Jennifer Lawrence did not land the role of “Katniss Everdeen” on “Hunger Games” for being weak. Her outspoken and tough personality, however, is not all act. She really can speak her mind, especially when it comes to being paid fairly.
In an interview with Harpers Bazaar, the 25-year-old “Hunger Games” star reiterated anew that every woman deserves to be treated fairly, and that includes getting equal rights in terms of pay. However, she revealed that her parents did not like her to be demanding because of the backlash she might receive. In fact, they were upset when she penned an essay about her feelings over the Hollywood wage gap. She reiterated that she could not care less about critics.
“I had no idea it was going to blow up like that,” she told Harpers Bazaar in a recent interview. “And I obviously only absorbed the negative. I didn’t pay any attention to the positive feedback. My parents get really upset. They do not like me speaking out about anything political because it’s hard to see your kid take criticism. But, really, people who criticized it are people who think women should not be paid the same as men. So I don’t really care what those people think.”
While her parents may not have approved her being outspoken, she shared that she never had regrets about fighting for what she believes in. Jennifer Lawrence continued by saying, “You know, I want my employers to be happy. I want to please anyone I’m working for as long as they pay me the appropriate amount. I’ll make them as happy as they want.”
It can be recalled that with her essay “Lenny” for Lena Dunham last year, different opinions, both positive and negatives, were raised by people on her revelation that Hollywood has a significant wage gap issue. In her essay, she wrote that she was mad at herself for not speaking up earlier. She said the money is hardly the issue.
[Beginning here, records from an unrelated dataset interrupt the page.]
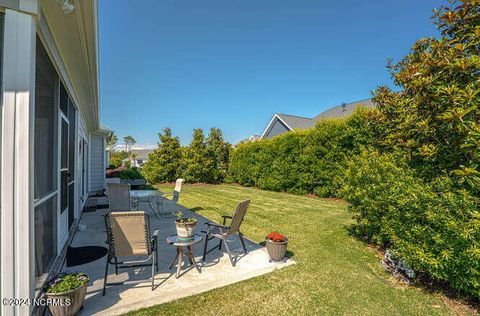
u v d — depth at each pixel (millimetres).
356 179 4273
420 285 3189
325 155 10102
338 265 3738
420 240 2998
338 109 17516
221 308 2562
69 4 2318
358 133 8781
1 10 1954
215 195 11281
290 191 11852
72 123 5523
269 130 20859
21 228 1944
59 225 3758
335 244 4676
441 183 3014
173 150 16609
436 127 3178
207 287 2971
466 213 2643
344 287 3094
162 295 2754
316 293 2926
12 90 1941
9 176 1911
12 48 1952
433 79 3104
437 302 2824
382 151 4594
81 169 7645
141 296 2719
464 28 3041
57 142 3648
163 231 5402
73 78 4797
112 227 2822
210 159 16766
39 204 2777
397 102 4289
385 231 3717
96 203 8727
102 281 3055
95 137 12648
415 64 3730
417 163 3643
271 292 2910
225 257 3947
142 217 2865
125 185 5902
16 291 1919
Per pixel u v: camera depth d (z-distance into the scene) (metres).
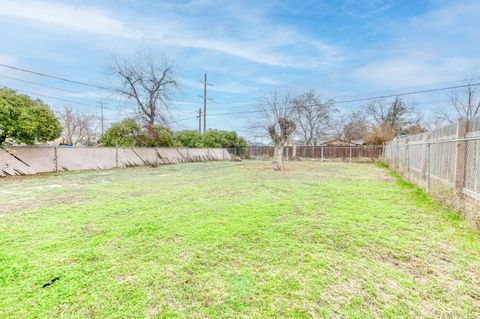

“I failed as a negotiator because I gave up early. I didn’t want to keep fighting over millions of dollars that, frankly, due to two franchises, I don’t need,” she wrote on Lena Dunham’s Lenny Letter newsletter.
She also wrote that she let her fears of being branded “difficult” or “spoiled” took over, which she regretted. “At the time, that seemed like a fine idea, until I saw the payroll on the Internet and realized every man I was working with definitely didn’t worry about being ‘difficult’ or ‘spoiled,’” she wrote.